I have two daughters. The thought of them fighting in whatever stupid war our elites concoct next—let alone being conscripted to do so—is repulsive. It’s a barbaric capitulation of any semblance of chivalric obligation among men, to say nothing of considerations of military readiness. A civilized society would find the very proposal offensive.

We shouldn’t underestimate the damage that drafting our daughters will wreck on a society already deeply confused about masculinity and femininity. TAC’s Carmel Richardson commented recently on viral reports that men are abandoning higher education in large numbers. She wrote:

There’s not much left for men in higher education. There’s not much left for men anywhere, for that matter, and one has to ask what reasonable means remain to try to close Pandora’s box.
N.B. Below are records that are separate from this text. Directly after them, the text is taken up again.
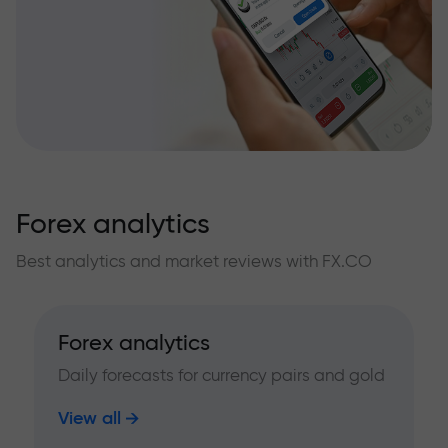
Forex analytics
Best analytics and market reviews with FX.CO
Forex analytics
Daily forecasts for currency pairs and gold
View all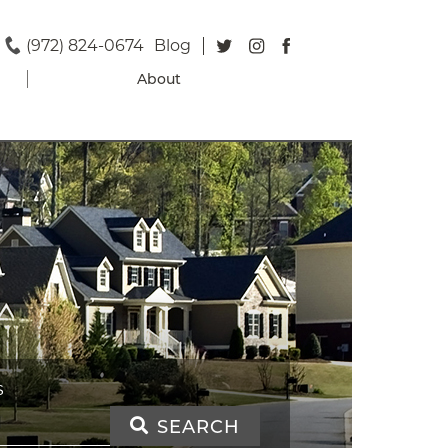
(972) 824-0674
Blog
About
S
SEARCH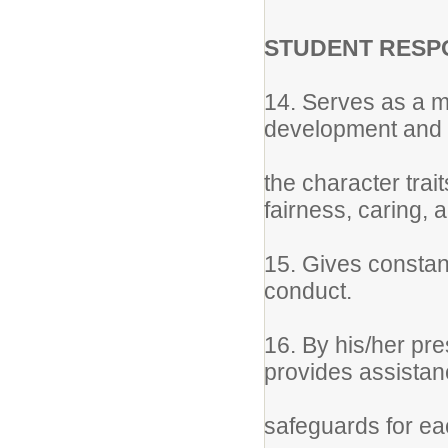
STUDENT RESPO
14. Serves as a m
development and d
the character trait
fairness, caring, 
15. Gives constant
conduct.
16. By his/her pre
provides assista
safeguards for ea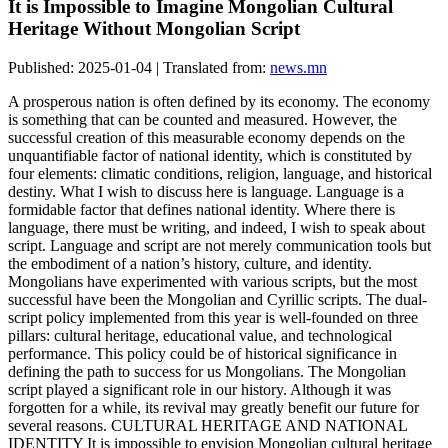
It is Impossible to Imagine Mongolian Cultural
Heritage Without Mongolian Script
Published: 2025-01-04 | Translated from:
news.mn
A prosperous nation is often defined by its economy. The economy
is something that can be counted and measured. However, the
successful creation of this measurable economy depends on the
unquantifiable factor of national identity, which is constituted by
four elements: climatic conditions, religion, language, and historical
destiny. What I wish to discuss here is language. Language is a
formidable factor that defines national identity. Where there is
language, there must be writing, and indeed, I wish to speak about
script. Language and script are not merely communication tools but
the embodiment of a nation’s history, culture, and identity.
Mongolians have experimented with various scripts, but the most
successful have been the Mongolian and Cyrillic scripts. The dual-
script policy implemented from this year is well-founded on three
pillars: cultural heritage, educational value, and technological
performance. This policy could be of historical significance in
defining the path to success for us Mongolians. The Mongolian
script played a significant role in our history. Although it was
forgotten for a while, its revival may greatly benefit our future for
several reasons. CULTURAL HERITAGE AND NATIONAL
IDENTITY It is impossible to envision Mongolian cultural heritage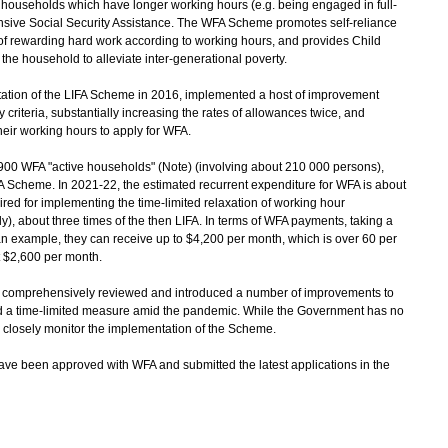
households which have longer working hours (e.g. being engaged in full-
ive Social Security Assistance. The WFA Scheme promotes self-reliance
of rewarding hard work according to working hours, and provides Child
 the household to alleviate inter-generational poverty.
ion of the LIFA Scheme in 2016, implemented a host of improvement
y criteria, substantially increasing the rates of allowances twice, and
eir working hours to apply for WFA.
0 WFA "active households" (Note) (involving about 210 000 persons),
A Scheme. In 2021-22, the estimated recurrent expenditure for WFA is about
ired for implementing the time-limited relaxation of working hour
ly), about three times of the then LIFA. In terms of WFA payments, taking a
n example, they can receive up to $4,200 per month, which is over 60 per
t $2,600 per month.
 comprehensively reviewed and introduced a number of improvements to
a time-limited measure amid the pandemic. While the Government has no
o closely monitor the implementation of the Scheme.
ave been approved with WFA and submitted the latest applications in the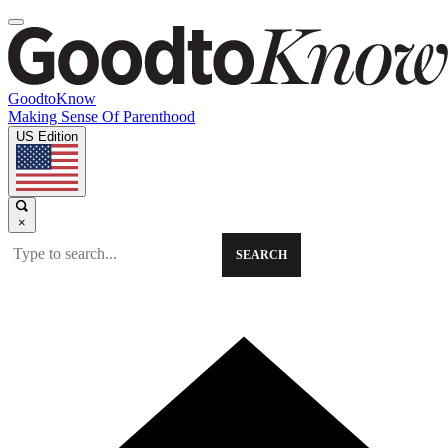
GoodtoKnow
Making Sense Of Parenthood
US Edition
×
SEARCH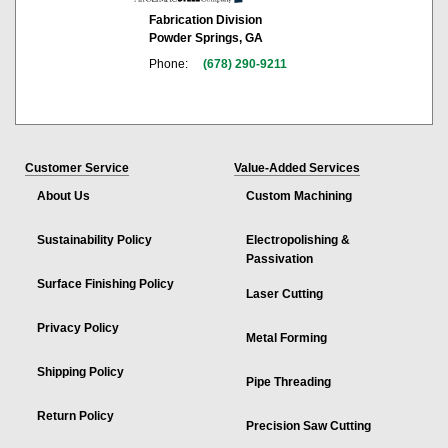
Fabrication Division
Powder Springs, GA
Phone:
(678) 290-9211
Customer Service
Value-Added Services
About Us
Custom Machining
Sustainability Policy
Electropolishing &
Passivation
Surface Finishing Policy
Laser Cutting
Privacy Policy
Metal Forming
Shipping Policy
Pipe Threading
Return Policy
Precision Saw Cutting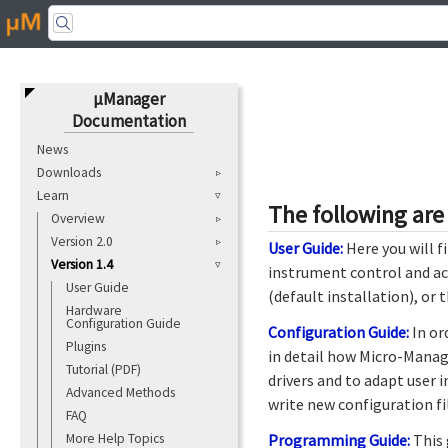
μManager
Documentation
News
Downloads
Learn
The following are
Overview
Version 2.0
User Guide:
Here you will f
Version 1.4
instrument control and ac
User Guide
(default installation), or
Hardware
Configuration Guide
Configuration Guide:
In or
Plugins
in detail how Micro-Manag
Tutorial (PDF)
drivers and to adapt user i
Advanced Methods
write new configuration fi
FAQ
More Help Topics
Programming Guide:
This 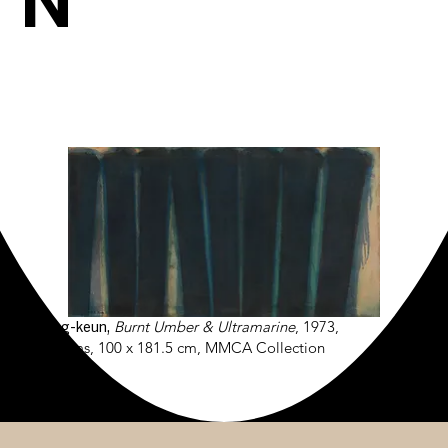
N
Yun Hyong-keun,
Burnt Umber & Ultramarine
, 1973,
Oil on canvas, 100 x 181.5 cm, MMCA Collection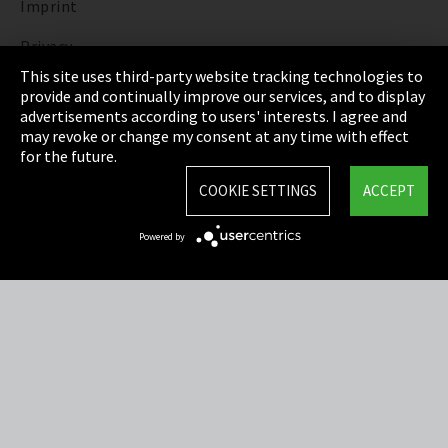
Imprint
Privacy
This site uses third-party website tracking technologies to
Cookie Settings
provide and continually improve our services, and to display
advertisements according to users' interests. I agree and
Terms & Conditions
may revoke or change my consent at any time with effect
for the future.
Sitemap
COOKIE SETTINGS
ACCEPT
Integrity Line
Powered by
EmpCo directive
One would have hoped that saying no to conscripting women to fight wars—a quintessentially masculine pursuit—would have been one of these reasonable means to try to close Pandora’s box. Apparently not.

Conservatives need to make support for drafting women a “red line” issue. We have been remarkably successful in bullying Republicans into compliance on the issue of abortion. A vote for a bill containing pro-abortion measures can be a career-ender in most districts.

Every GOP congressman who voted for the NDAA deserves to be grilled on this vote, and whether they really want their constituents’ daughters forced into battle. For now, the NDAA vote is instructive. The war lobby rules in Washington; its interests are powerful enough to override many sensible concerns about conscripting women. A civilized society requires we resist its power.